Crude oil inventories fell by a larger-than-expected 4.4 million barrels in the May 19 week to 516.3 million, extending the drawdown streak to 7 consecutive weeks and narrowing the gain on the year ago level to 2.1 percent. Product inventories also declined, though less than analysts expected, with gasoline down 0.8 million barrels to 239.9 million, down 0.1 percent from the same period last year, and distillates down 0.5 million barrels to 146.3 million, 3.0 percent below the year ago level. Analysts had expected a smaller decrease of around 3 million barrels for crude oil inventories, with the American Petroleum Institute (API), an industry group, Tuesday reporting a weekly decrease of 1.5 million barrels. But the EIA-reported gasoline and distillates drawdowns were much smaller than expected, as the API report showed gasoline down 3.2 million barrels and distillates down 1.9 million.

Crude oil imports fell in the week, averaging 8.3 million barrels per day, down 296,000 barrels per day from the prior week. Imports over the last 4 weeks averaged 8.2 million barrels per day, 8.1 percent above the same period last year.

On the demand side, total product supplied over the last 4 weeks averaged 20.2 million barrels per day, down 0.8 percent from last year at this time. Of this amount, motor gasoline supplied averaged 9.4 million barrels per day, down 1.9 percent year-on-year, while distillates supplied averaged 4.2 million barrels per day, up 3.6 percent from the year ago level.

WTI crude oil prices, which have been propelled higher in recent sessions by expectations that OPEC will extend its 1.8 million barrel per day output cut by 6 to 9 months this Thursday, gyrated in a range of $51.30 to $51.70 per barrel immediately following the EIA release.

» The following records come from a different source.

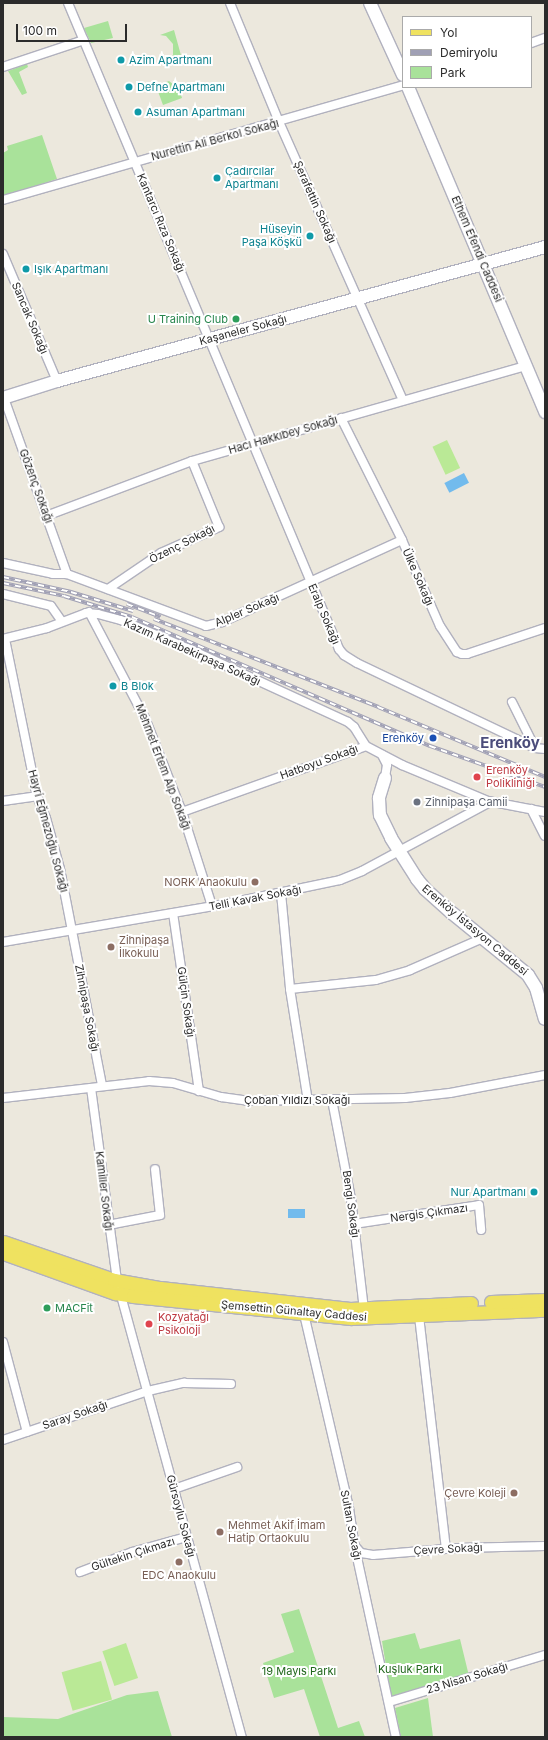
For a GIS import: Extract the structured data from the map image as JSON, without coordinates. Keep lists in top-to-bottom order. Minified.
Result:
{"streets":{"main road":["Şemsettin Günaltay Caddesi"],"street":["Nurettin Ali Berkol Sokağı","Şerafettin Sokağı","Kantarcı Rıza Sokağı","Ethem Efendi Caddesi","Sancak Sokağı","Kaşaneler Sokağı","Hacı Hakkıbey Sokağı","Gözenç Sokağı","Özenç Sokağı","Ülke Sokağı","Alpler Sokağı","Eralp Sokağı","Kazım Karabekirpaşa Sokağı","Hatboyu Sokağı","Mehmet Ertem Alp Sokağı","Hayri Eğmezoğlu Sokağı","Telli Kavak Sokağı","Erenköy İstasyon Caddesi","Gülçin Sokağı","Zihnipaşa Sokağı","Çoban Yıldızı Sokağı","Kamiller Sokağı","Bengi Sokağı","Nergis Çıkmazı","Saray Sokağı","Gürsoylu Sokağı","Sultan Sokağı","Çevre Sokağı","Gültekin Çıkmazı","23 Nisan Sokağı"]},"crossings":[["Nurettin Ali Berkol Sokağı","Şerafettin Sokağı"],["Nurettin Ali Berkol Sokağı","Kantarcı Rıza Sokağı"],["Şerafettin Sokağı","Kaşaneler Sokağı"],["Şerafettin Sokağı","Hacı Hakkıbey Sokağı"],["Kantarcı Rıza Sokağı","Kaşaneler Sokağı"],["Kantarcı Rıza Sokağı","Hacı Hakkıbey Sokağı"],["Kantarcı Rıza Sokağı","Eralp Sokağı"],["Ethem Efendi Caddesi","Kaşaneler Sokağı"],["Ethem Efendi Caddesi","Hacı Hakkıbey Sokağı"],["Sancak Sokağı","Kaşaneler Sokağı"],["Kaşaneler Sokağı","Gözenç Sokağı"],["Hacı Hakkıbey Sokağı","Gözenç Sokağı"],["Hacı Hakkıbey Sokağı","Özenç Sokağı"],["Hacı Hakkıbey Sokağı","Ülke Sokağı"],["Hacı Hakkıbey Sokağı","Eralp Sokağı"],["Gözenç Sokağı","Alpler Sokağı"],["Özenç Sokağı","Alpler Sokağı"],["Ülke Sokağı","Alpler Sokağı"],["Alpler Sokağı","Eralp Sokağı"],["Kazım Karabekirpaşa Sokağı","Hatboyu Sokağı"],["Kazım Karabekirpaşa Sokağı","Mehmet Ertem Alp Sokağı"],["Hatboyu Sokağı","Mehmet Ertem Alp Sokağı"],["Hatboyu Sokağı","Telli Kavak Sokağı"],["Mehmet Ertem Alp Sokağı","Telli Kavak Sokağı"],["Hayri Eğmezoğlu Sokağı","Telli Kavak Sokağı"],["Hayri Eğmezoğlu Sokağı","Zihnipaşa Sokağı"],["Telli Kavak Sokağı","Erenköy İstasyon Caddesi"],["Telli Kavak Sokağı","Gülçin Sokağı"],["Telli Kavak Sokağı","Zihnipaşa Sokağı"],["Gülçin Sokağı","Çoban Yıldızı Sokağı"],["Zihnipaşa Sokağı","Çoban Yıldızı Sokağı"],["Çoban Yıldızı Sokağı","Kamiller Sokağı"],["Çoban Yıldızı Sokağı","Bengi Sokağı"],["Kamiller Sokağı","Şemsettin Günaltay Caddesi"],["Kamiller Sokağı","Gürsoylu Sokağı"],["Bengi Sokağı","Nergis Çıkmazı"],["Bengi Sokağı","Şemsettin Günaltay Caddesi"],["Şemsettin Günaltay Caddesi","Gürsoylu Sokağı"],["Şemsettin Günaltay Caddesi","Sultan Sokağı"],["Saray Sokağı","Gürsoylu Sokağı"],["Gürsoylu Sokağı","Gültekin Çıkmazı"],["Sultan Sokağı","23 Nisan Sokağı"]],"districts":["Erenköy"],"parks":["Kuşluk Parkı","19 Mayıs Parkı"],"places":["Azim Apartmanı","Defne Apartmanı","Asuman Apartmanı","Çadırcılar Apartmanı","Hüseyin Paşa Köşkü","Işık Apartmanı","U Training Club","B Blok","Erenköy","Erenköy Polikliniği","Zihnipaşa Camii","NORK Anaokulu","Zihnipaşa İlkokulu","Nur Apartmanı","MACFit","Kozyatağı Psikoloji","Çevre Koleji","Mehmet Akif İmam Hatip Ortaokulu","EDC Anaokulu"],"legend":["Yol","Demiryolu","Park"],"scale_bar":"100 m"}
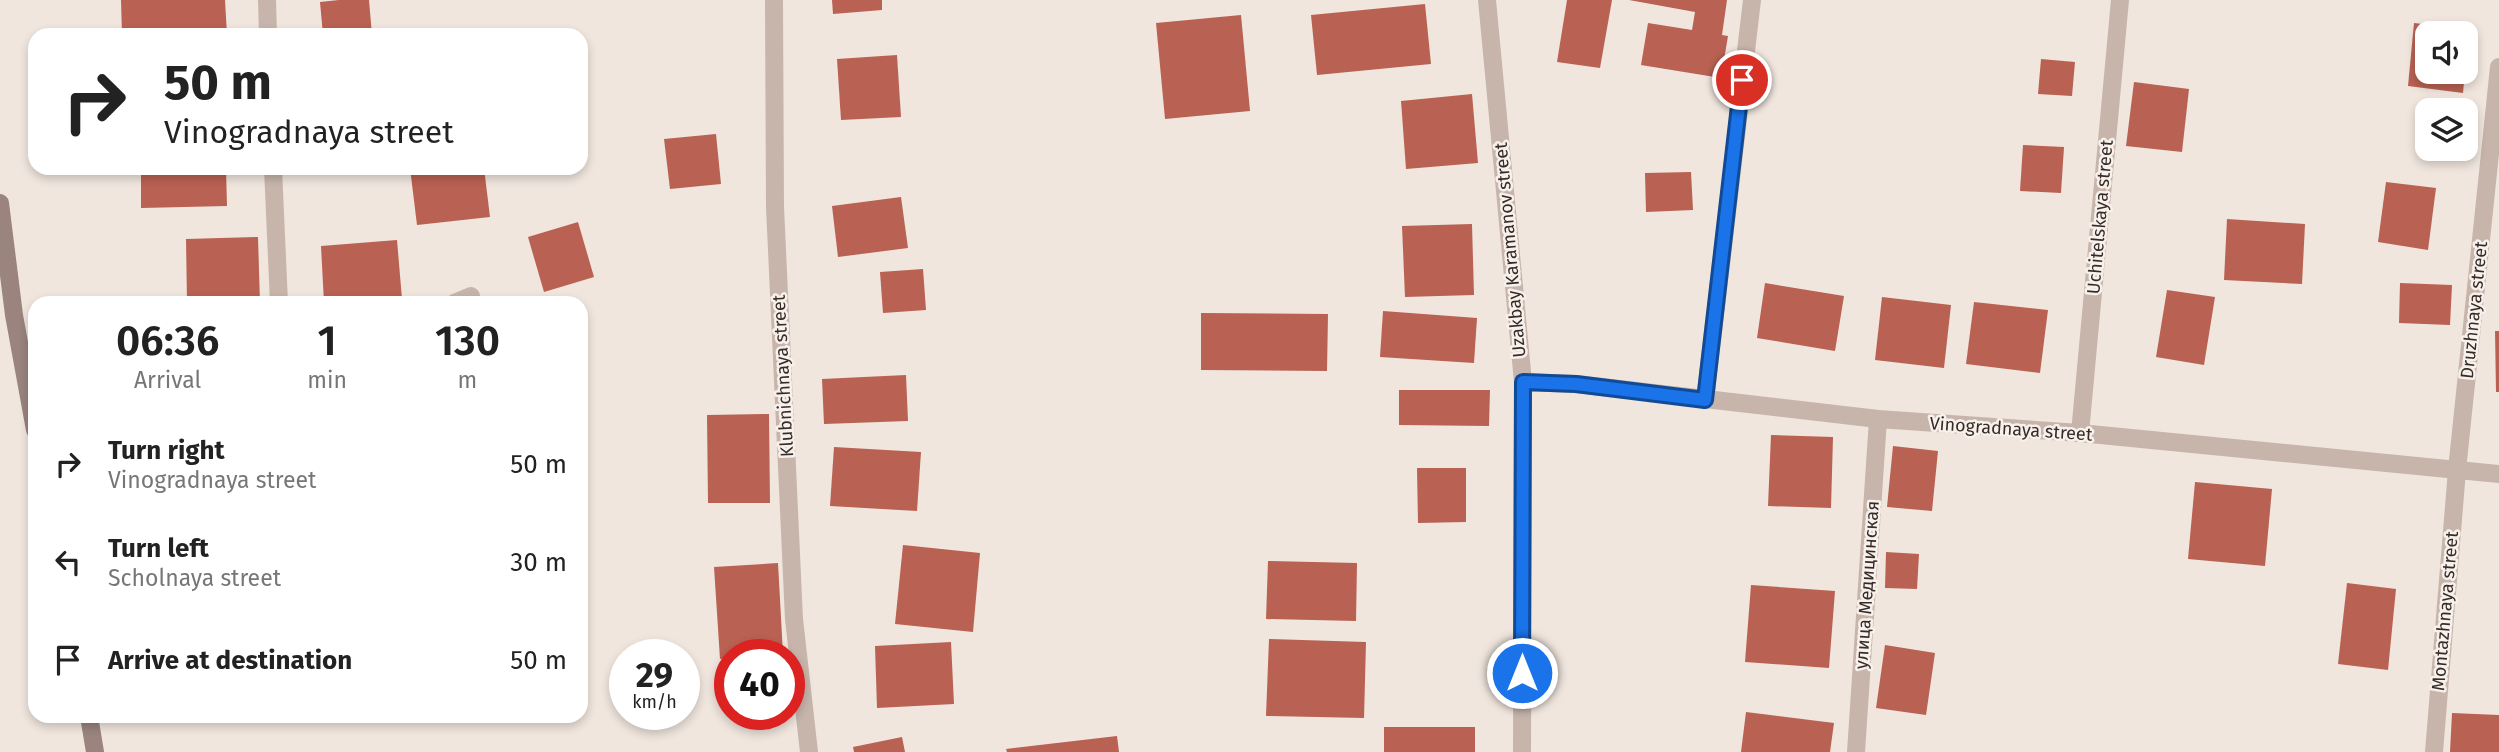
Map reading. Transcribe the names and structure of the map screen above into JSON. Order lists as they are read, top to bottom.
{
  "streets": {
    "street": [
      "Uchitelskaya street",
      "Uzakbay Karamanov street",
      "Druzhnaya street",
      "Klubnichnaya street",
      "Vinogradnaya street",
      "улица Медицинская",
      "Montazhnaya street"
    ]
  },
  "crossings": [
    ["Uchitelskaya street", "Vinogradnaya street"],
    ["Uzakbay Karamanov street", "Vinogradnaya street"],
    ["Druzhnaya street", "Vinogradnaya street"],
    ["Druzhnaya street", "Montazhnaya street"],
    ["Vinogradnaya street", "улица Медицинская"],
    ["Vinogradnaya street", "Montazhnaya street"]
  ],
  "page": {
    "turn": ["50 m", "Vinogradnaya street"],
    "eta": [
      "06:36",
      "Arrival",
      "1",
      "min",
      "130",
      "m"
    ],
    "list": [
      {
        "name": "Turn right",
        "note": "Vinogradnaya street",
        "value": "50 m"
      },
      {
        "name": "Turn left",
        "note": "Scholnaya street",
        "value": "30 m"
      },
      {
        "name": "Arrive at destination",
        "value": "50 m"
      }
    ],
    "speed": "29 km/h",
    "limit": "40"
  }
}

The Energy Information Administration (EIA) provides weekly information on petroleum inventories in the U.S., whether produced here or abroad. The level of inventories helps determine prices for petroleum products.  Why Investors Care
As is evident from the chart, crude oil stocks can fluctuate dramatically over the year. When oil prices nearly reached $50 per barrel in August 2004, financial market players began to monitor crude oil inventories. It is not surprising to see sharp price hikes in crude oil when inventories are falling. Conversely, one would expect price declines when inventories are rising.